Digital undercranking requires precision

Aerial cinematographer David B. Nowell, ASC has been spending a lot of time in the air recently, shooting for major motion pictures. Whether over New Orleans, New Zealand, California, Canada, New Mexico or Iceland, he has used Pictorvision’s Eclipse aerial camera system to capture outstanding gyro stabilized images.

One assignment was over the sand, lava fields, mountains and glaciers of Iceland. The director needed to get plate shots from a special helicopter/jet aircraft flying through the country’s very narrow canyons. He liked the look of cutting the frame rate to 12fps, so the look of the aircraft would be twice as fast as normal.

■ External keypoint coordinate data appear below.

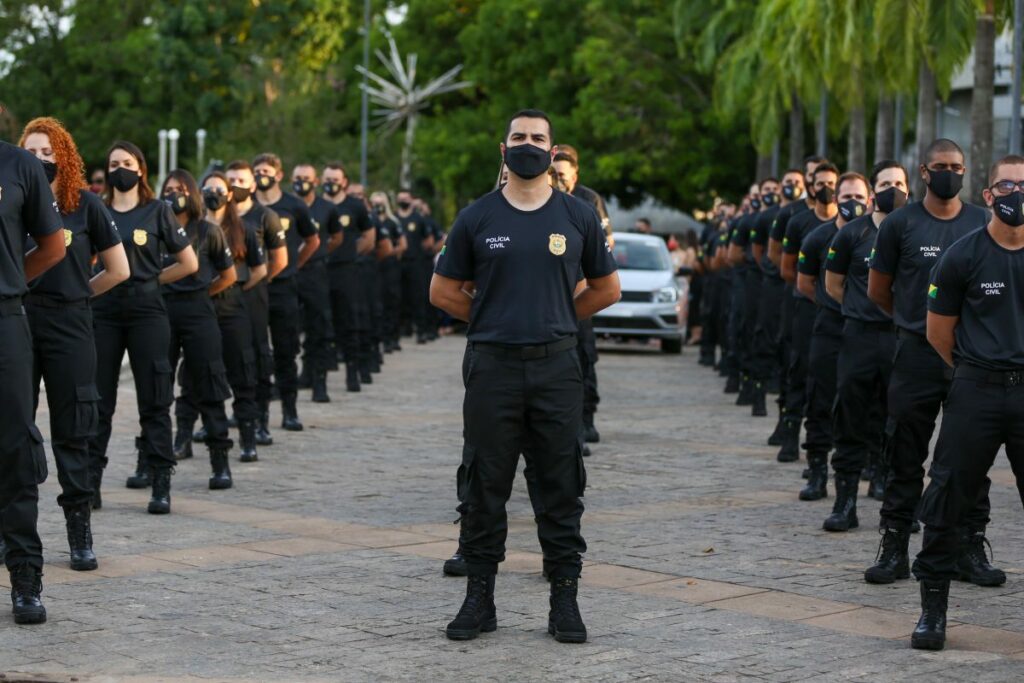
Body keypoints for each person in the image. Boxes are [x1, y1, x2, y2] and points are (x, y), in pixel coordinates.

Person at [430, 109, 620, 643]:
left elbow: (607, 289)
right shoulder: (476, 217)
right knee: (484, 485)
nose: (528, 145)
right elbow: (442, 291)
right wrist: (493, 317)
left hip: (557, 366)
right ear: (503, 147)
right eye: (519, 137)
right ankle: (479, 600)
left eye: (538, 138)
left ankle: (565, 601)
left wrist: (558, 314)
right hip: (492, 367)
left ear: (552, 150)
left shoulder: (577, 216)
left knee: (560, 485)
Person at [867, 138, 1003, 587]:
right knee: (904, 453)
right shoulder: (900, 225)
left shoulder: (982, 222)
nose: (951, 173)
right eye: (941, 166)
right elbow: (878, 291)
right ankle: (894, 547)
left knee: (970, 460)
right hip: (915, 357)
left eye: (958, 166)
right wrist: (916, 325)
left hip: (971, 362)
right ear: (923, 172)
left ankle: (969, 548)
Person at [909, 154, 1024, 651]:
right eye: (1006, 186)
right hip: (976, 388)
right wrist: (977, 370)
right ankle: (932, 611)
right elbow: (939, 333)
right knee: (947, 494)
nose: (1015, 195)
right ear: (988, 195)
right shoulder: (962, 255)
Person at [19, 117, 128, 571]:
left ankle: (79, 530)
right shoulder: (13, 204)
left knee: (75, 427)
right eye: (32, 152)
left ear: (64, 157)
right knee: (13, 427)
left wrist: (81, 293)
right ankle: (14, 532)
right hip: (20, 321)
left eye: (48, 153)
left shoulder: (86, 206)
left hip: (71, 323)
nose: (40, 160)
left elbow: (119, 269)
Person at [89, 141, 197, 515]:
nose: (120, 169)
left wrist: (152, 279)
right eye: (114, 163)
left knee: (154, 398)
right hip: (103, 312)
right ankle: (91, 483)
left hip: (148, 312)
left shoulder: (157, 211)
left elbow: (189, 263)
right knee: (98, 401)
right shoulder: (96, 210)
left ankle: (160, 481)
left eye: (128, 162)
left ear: (141, 169)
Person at [0, 136, 67, 623]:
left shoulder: (20, 165)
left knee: (15, 449)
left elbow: (52, 245)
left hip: (4, 321)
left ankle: (25, 575)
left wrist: (10, 280)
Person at [823, 160, 908, 518]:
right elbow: (833, 285)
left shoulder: (916, 232)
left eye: (899, 183)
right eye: (886, 183)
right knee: (850, 416)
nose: (894, 190)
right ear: (874, 192)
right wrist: (862, 308)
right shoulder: (851, 234)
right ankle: (845, 501)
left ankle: (895, 502)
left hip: (899, 338)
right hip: (858, 336)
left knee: (899, 419)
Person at [157, 170, 237, 489]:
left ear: (192, 193)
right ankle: (153, 459)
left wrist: (203, 293)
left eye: (180, 189)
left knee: (209, 381)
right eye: (168, 188)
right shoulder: (154, 226)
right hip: (161, 310)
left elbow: (228, 275)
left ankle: (220, 460)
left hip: (198, 309)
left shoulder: (208, 230)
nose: (174, 194)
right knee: (157, 382)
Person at [795, 170, 867, 523]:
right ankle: (818, 470)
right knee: (820, 398)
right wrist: (833, 303)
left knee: (868, 403)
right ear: (835, 198)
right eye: (847, 195)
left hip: (867, 330)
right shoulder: (818, 237)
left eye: (858, 196)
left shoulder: (879, 236)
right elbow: (805, 283)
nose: (852, 202)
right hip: (828, 324)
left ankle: (877, 472)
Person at [185, 170, 266, 463]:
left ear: (230, 194)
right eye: (207, 188)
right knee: (194, 374)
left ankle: (247, 438)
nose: (213, 194)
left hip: (232, 308)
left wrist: (236, 289)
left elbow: (259, 269)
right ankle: (184, 436)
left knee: (242, 372)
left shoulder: (243, 228)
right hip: (199, 310)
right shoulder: (192, 229)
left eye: (219, 189)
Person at [253, 153, 319, 431]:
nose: (260, 177)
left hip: (283, 287)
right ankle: (257, 413)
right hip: (253, 287)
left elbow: (312, 240)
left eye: (266, 171)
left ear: (279, 175)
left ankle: (289, 410)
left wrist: (293, 265)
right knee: (255, 351)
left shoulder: (294, 205)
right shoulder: (246, 205)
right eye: (256, 172)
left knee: (285, 349)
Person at [225, 160, 287, 446]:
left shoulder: (265, 217)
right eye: (231, 179)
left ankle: (260, 420)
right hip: (220, 298)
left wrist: (255, 282)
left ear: (252, 185)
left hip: (252, 295)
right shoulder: (215, 215)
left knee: (258, 356)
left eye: (241, 179)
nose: (236, 184)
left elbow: (279, 260)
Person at [778, 160, 834, 466]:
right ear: (810, 187)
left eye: (831, 184)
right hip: (805, 306)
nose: (826, 189)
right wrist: (818, 296)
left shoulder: (851, 226)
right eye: (820, 183)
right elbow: (787, 269)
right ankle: (790, 434)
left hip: (839, 315)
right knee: (799, 369)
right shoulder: (799, 222)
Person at [752, 168, 806, 440]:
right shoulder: (783, 216)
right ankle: (773, 406)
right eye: (789, 182)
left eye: (798, 182)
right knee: (773, 342)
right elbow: (766, 252)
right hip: (780, 287)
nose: (792, 186)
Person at [731, 177, 781, 415]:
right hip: (752, 278)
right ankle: (749, 381)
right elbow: (737, 253)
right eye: (766, 190)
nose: (771, 193)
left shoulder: (787, 214)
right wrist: (761, 267)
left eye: (774, 189)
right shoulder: (751, 220)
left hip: (779, 282)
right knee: (749, 327)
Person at [292, 163, 342, 402]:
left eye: (306, 178)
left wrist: (318, 253)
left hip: (315, 273)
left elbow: (336, 238)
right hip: (288, 273)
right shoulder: (287, 205)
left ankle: (319, 381)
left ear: (316, 182)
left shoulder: (327, 208)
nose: (301, 181)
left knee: (319, 326)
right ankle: (296, 375)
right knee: (289, 327)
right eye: (297, 177)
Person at [323, 162, 373, 391]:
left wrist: (350, 253)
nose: (330, 183)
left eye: (335, 179)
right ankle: (315, 374)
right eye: (327, 179)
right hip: (319, 271)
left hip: (346, 271)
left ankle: (353, 372)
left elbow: (369, 237)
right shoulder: (315, 205)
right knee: (319, 322)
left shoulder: (355, 206)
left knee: (349, 322)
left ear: (344, 182)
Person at [396, 189, 435, 343]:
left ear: (411, 200)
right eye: (400, 198)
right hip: (398, 264)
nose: (403, 201)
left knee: (418, 297)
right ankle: (402, 329)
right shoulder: (395, 219)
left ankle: (421, 330)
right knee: (399, 297)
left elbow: (429, 240)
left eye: (406, 198)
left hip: (415, 263)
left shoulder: (419, 218)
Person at [371, 191, 406, 352]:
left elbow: (403, 245)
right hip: (374, 267)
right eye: (375, 203)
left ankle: (393, 338)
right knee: (378, 303)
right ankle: (380, 337)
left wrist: (388, 251)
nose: (378, 206)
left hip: (390, 266)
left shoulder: (393, 222)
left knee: (393, 301)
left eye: (380, 203)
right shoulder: (370, 221)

Dropping the frame rate made the stability of the Eclipse vital. Any instability in the camera platform would show up two-fold because they had to shoot two different types of plates. One was the horizon level during the entire flight through the canyon. The other was banking the platform’s horizon as it flew around corners, simulating the look of a banking aircraft. The Eclipse worked perfectly.

Nowell’s task included capturing plates similar to the canyon shots but up above the clouds, simulating the look of a jet aircraft at 600mph flying through and around them. This meant dropping the frame rate even less, 4fps or 8X normal flight speed. The precision of the Eclipse controls allowed the ability to operate the system very, very slowly, to simulate the desired effect.

Nowell’s exciting frame rate change shots were for a major feature to be released mid-2013. He has also shot aerial footage for recent releases such as “The Avengers,” “Savages,” “X-Men: First Class,” “Green Lantern” and “Air Racers 3D.”